I have to admit. I'm kinda likin Martha Stewart. Have I made that proclamation before? I even watch her when she makes stuff I don't even wanna make! Now that's sad. LOL! Today I watched her episode where she makes a breakfast strata, oven baked French toast, pean and ham quiche and Dutch baby pancakes.
http://www.pbs.org/food/features/martha-bakes-breakfast-episode/
Okay, I watched just for the strata but OMG I am going to have to make those dutch baby pancakes too. SOMEDAY. I'm hoping I will be able to eat again at least by October. I know I will lose weight but the way I like food I will be a size 18 again in no time. LOL! Unless....my tastebuds and saliva glands suck, or it's hard to chew and swallow. That's going to KILL this Foodie I tell ya!
Food is one of life's greatest joys. I hope it's not totally destroyed for me. I hope, I hope, I hope.

I also hope I make it through surgery because I have a heart arrhythmia. There's so many things that can go wrong with this 5-7 hour surgery. I'll say it again. I'm so scared.




Friday, May 29, 2015

Doctor speak

I have discussed surgery with Lori in some detail. She also discussed surgery with Dr. Chang today. We described a transoral procedure for en bloc resection of the right buccal cancer including the oral commissure. She would have a right neck dissection. I discussed reconstruction with her, specifically a left-sided radial forearm free flap and split thickness skin graft to the arm donor site. We discussed the expected perioperative course, including the possible need for tracheotomy and the need for a nasogastric feeding tube. We discussed risks associated with reconstruction, as well as risks associated with neck dissection including weakness of the marginal mandibular nerve and the accessory nerve. We discussed the risks of trismus that the cavity buccal resection. We also discussed the possible need for scar revision both at the oral commissure as well as to reduce redundancy of the flap. We discussed the possibility of microstomia and medial displacement of the right oral commissure. She understood these issues and wished to proceed.

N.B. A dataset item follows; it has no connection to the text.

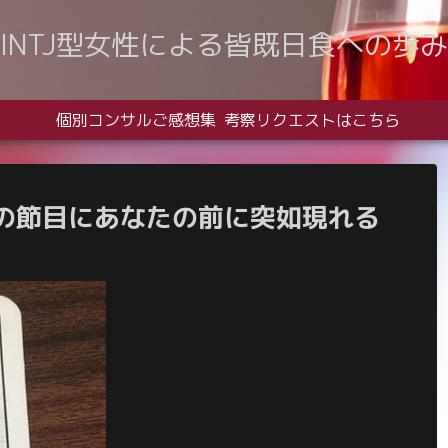
INTJ型女性による皆既日食への歩み
個別コンサルご感想集
考察リクエストはこちら
の節目にあなたの前に突如現れる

This is what happened today. ^^^ U of I give their patients access to everything happening to them. I love it!

Soooo, my inside right cheek will be replaced with the tissue and vein from my left forearm. A thin skin graft from one of my thighs will cover the forearm wound. My mouth will get smaller because he doesn't want to do a skin graft on my lip, so my lips will be asymmetrical. I may need plastic surgery down the line not only for my lip, but also the inside of my cheek. I may have loss of sensation in my mouth, lip and neck. I may have nerve damage also. They won't be replacing the muscle in my cheek (Yay) and they plan to take it (the inside of my cheek)  all out in one large chunk. Therefore they can check the margins for cancer. If the margins are clear, no radiation.
So basically I feel better than I did. I'm ready for this. I have a long road ahead of me as long as I make it through the surgery.

I will be in intensive care one night. In the hospital for at least 7 days, and out of work for at least a month. BAH!!
I will be posting videos of myself, when I can.


I will beat this. Because NO ONE...NO ONE messes with a woman in menopause!



Sunday, May 24, 2015

I believe I have a new favorite band......AND A NEW IPHONE6

My first fave band was ELO, then Crash Test Dummies then Blue October....now I think Kings of Leon has nudged Blue October off the edge....


I mean listen to this!!


And this!  (fickle is spelled wrong)

This!!

More!!





I had recently bought the Black Keyes CD El Camino and burned a disk for the jeep for Jeff so I could "turn him on to a new group." He said all the songs sounded a like. I kind of agree, but also know that after listening to an album many times you don't think that any more. But with Kings of Leon, NONE of their songs sound like another. Very diversified. I bought their album, The Collection Box. 5 cds and one video in one collection. Hellish. Just freaking hellish. Had to buy it on Ebay because I couldn't find it in town.



ENJOY.


There's more great songs by them, so be sure to check them out.

After having a flip phone for the last 4 years I finally got my own iphone!! I love it!! So user friendly and now I can text like a mad woman! I'm going to need that when I can't talk after surgery.